The seed cones are berry-like, green ripening in 18 months to purple-brown; they are spherical, 8–9 mm diameter, and have three or six fused scales in one or two whorls of three; the three larger scales each bear a single seed. The seeds are dispersed when birds eat the cones, digesting the fleshy scales and passing the hard seeds in their droppings. The pollen cones are yellow, 5 mm long.

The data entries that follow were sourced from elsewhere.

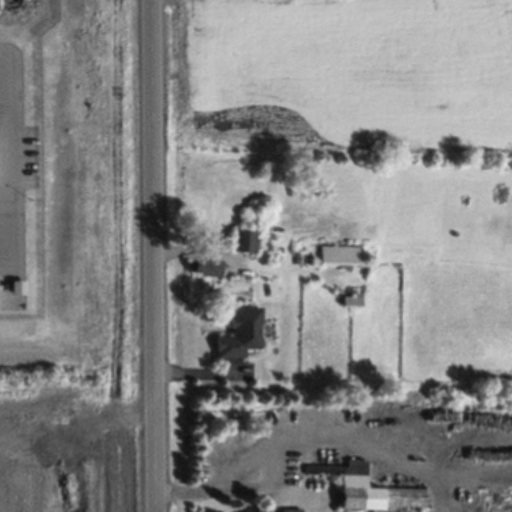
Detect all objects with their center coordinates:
crop: (376, 144)
building: (244, 240)
building: (244, 242)
building: (339, 254)
road: (153, 255)
building: (339, 255)
building: (206, 266)
building: (204, 267)
building: (351, 300)
building: (240, 332)
building: (240, 333)
building: (366, 488)
building: (367, 488)
road: (220, 489)
crop: (1, 508)
building: (252, 511)
building: (290, 511)
building: (342, 511)
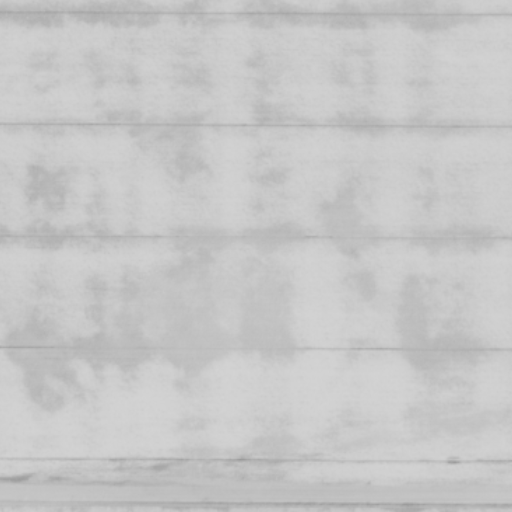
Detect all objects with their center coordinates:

==Distribution and habitat==
Endemic to Japan, it may be found growing in coastal areas, on cliffs and in sunny spots, on the Izu Peninsula and Bōsō Peninsula of Honshū, the Izu Islands, Tanegashima (Ōsumi Islands), Tokara Islands, Amami Ōshima and Tokunoshima (Amami Islands), and, within Okinawa Prefecture, on Okinawa Island and Yagaji Island, Iheya Island, Izena Island, and Aka Island, Tokashiki Island, and Zamami Island (Kerama Islands).

==Conservation==
Much of its habitat has been lost due to coastal development and revetments, and it has also often been taken from the wild for use in gardens and bonsai. Its conservation status is uncertain, but it is rare and may become threatened. In the 2018 Okinawa Red Data Book, Juniperus taxifolia var. lutchuensis is assessed as Endangered.